Türkiye siyasetinin renkli ve çok yönlü simalarından biri olan Sırrı Süreyya Önder, sanatçı kimliği, aktivist duruşu ve politik mücadelesiyle uzun yıllardır kamuoyunun gündeminde. Sinemadan siyasete, edebiyattan toplumsal hareketlere uzanan geniş bir yelpazede iz bırakan Önder, hem yaratıcı hem de eleştirel bakış açısıyla dikkat çekiyor.

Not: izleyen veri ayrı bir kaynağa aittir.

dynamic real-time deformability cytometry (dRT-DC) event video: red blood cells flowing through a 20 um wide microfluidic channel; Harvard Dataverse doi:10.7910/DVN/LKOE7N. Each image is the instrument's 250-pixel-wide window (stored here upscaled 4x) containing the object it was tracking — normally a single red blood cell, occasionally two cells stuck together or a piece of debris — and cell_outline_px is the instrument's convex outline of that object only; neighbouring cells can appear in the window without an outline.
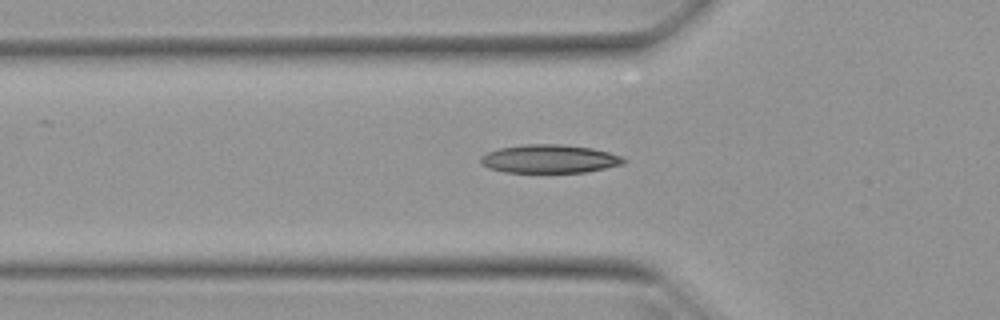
{"species": "Egyptian fruit bat (a non-hibernating species)", "species_latin": "Rousettus aegyptiacus", "temperature_condition": "warm", "stored_images_in_passage": 33, "camera_frame_rate_fps": 3000, "um_per_image_px": 0.085, "animal": {"sex": "female"}, "frame": {"image": 1, "passage_image": 4, "time_ms": 1.0, "image_size_px": [1000, 320], "cell_outline_px": [[628, 160], [624, 164], [588, 172], [504, 172], [488, 168], [480, 164], [480, 156], [488, 152], [500, 148], [524, 144], [560, 144], [592, 148], [624, 156]], "centroid_in_image_um": [46.73, 13.5], "position_along_channel_um": 79.1, "area_um2": 23.87}}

Önder’in sanat kariyeri, onun toplumsal meselelere duyarlılığının bir yansıması oldu. Senaryosunu yazdığı *"Beynelmilel"* (2006) filmi, 12 Eylül darbesinin Anadolu’daki yansımalarını hicivli bir dille anlatarak büyük beğeni topladı. Sinemanın gücünü toplumsal hafızayı canlı tutmak için kullanan Önder, aynı zamanda tiyatro ve edebiyatla da iç içe oldu.

Ancak onu sadece bir sanatçı olarak tanımlamak eksik kalır. 2013’te patlak veren Gezi Parkı protestolarında öne çıkan isimlerden biri olarak, barışçıl direnişin simgesi haline geldi. O dönemki söylemleri ve eylemleri, onu Türkiye’nin demokrasi mücadelesinde önemli bir figür yaptı.

Halkların Demokratik Partisi (HDP) saflarında milletvekili olarak Meclis’e giren Önder, Kürt sorunu, demokratikleşme ve insan hakları gibi konularda cesur çıkışlar yaptı. Ancak siyasi duruşu nedeniyle sert eleştiriler de aldı. Kimi kesimler onu "ayrılıkçı" olarak nitelendirirken, destekçileri ise Önder’i "çoğulcu demokrasinin savunucusu" olarak gördü.

2016 sonrasında yaşanan siyasi gerilimler ve tutuklamalar sürecinde Önder de yargılandı. Bu dönemdeki açıklamaları, onun mücadelesini sürdürme kararlılığını gösterdi. Ancak siyasi arenadaki etkisi zamanla azalsa da fikirleri ve sanatsal üretimiyle varlığını sürdürdü.

Sirri Sureyya Onder Meclis

Sırrı Süreyya Önder, Türkiye’nin son döneminde "aykırı" bir figür olarak öne çıktı. Hem sanat hem siyaset alanında verdiği mücadele, otoriterleşme eğilimlerine karşı duran bir tavrın ifadesiydi. Eleştirilse de, onun çok katmanlı kişiliği—senarist, yazar, aktivist, politikacı—Türkiye’nin karmaşık siyasi ve kültürel dokusunu anlamak için önemli bir örnek sunuyor.

Bugün Önder’i yeniden değerlendirdiğimizde, onun en çok da "sözünü sakınmayan" bir aydın profili çizdiğini görüyoruz. Türkiye’de muhalefetin dönüşümü tartışılırken, onun gibi isimlerin bıraktığı miras, gelecek kuşaklar için bir ilham gibi duruyor.

Sonuç olarak Sırrı Süreyya Önder, sanatın ve siyasetin kesiştiği noktada duran, her daim rahatsız edici gerçekleri söylemeyi seçmiş bir isimdi.

Ne demişti bir keresinde: "Özgürleşme talep etmek ve bunu demokratik bir direnişle talep etmek insanı özgürleştirir." İşte tam da bu yüzden, onun mücadelesi bu topraklarda hep anımsanacak. Çünkü gerçek çınarlar, fırtınalara rağmen dimdik ayakta kalanlardır. Hani bir atasözünde denilirya At ölür meydan kalır. Yiğit ölür namı kalır. Allah rahmet eylesin mekanı cennet olsun.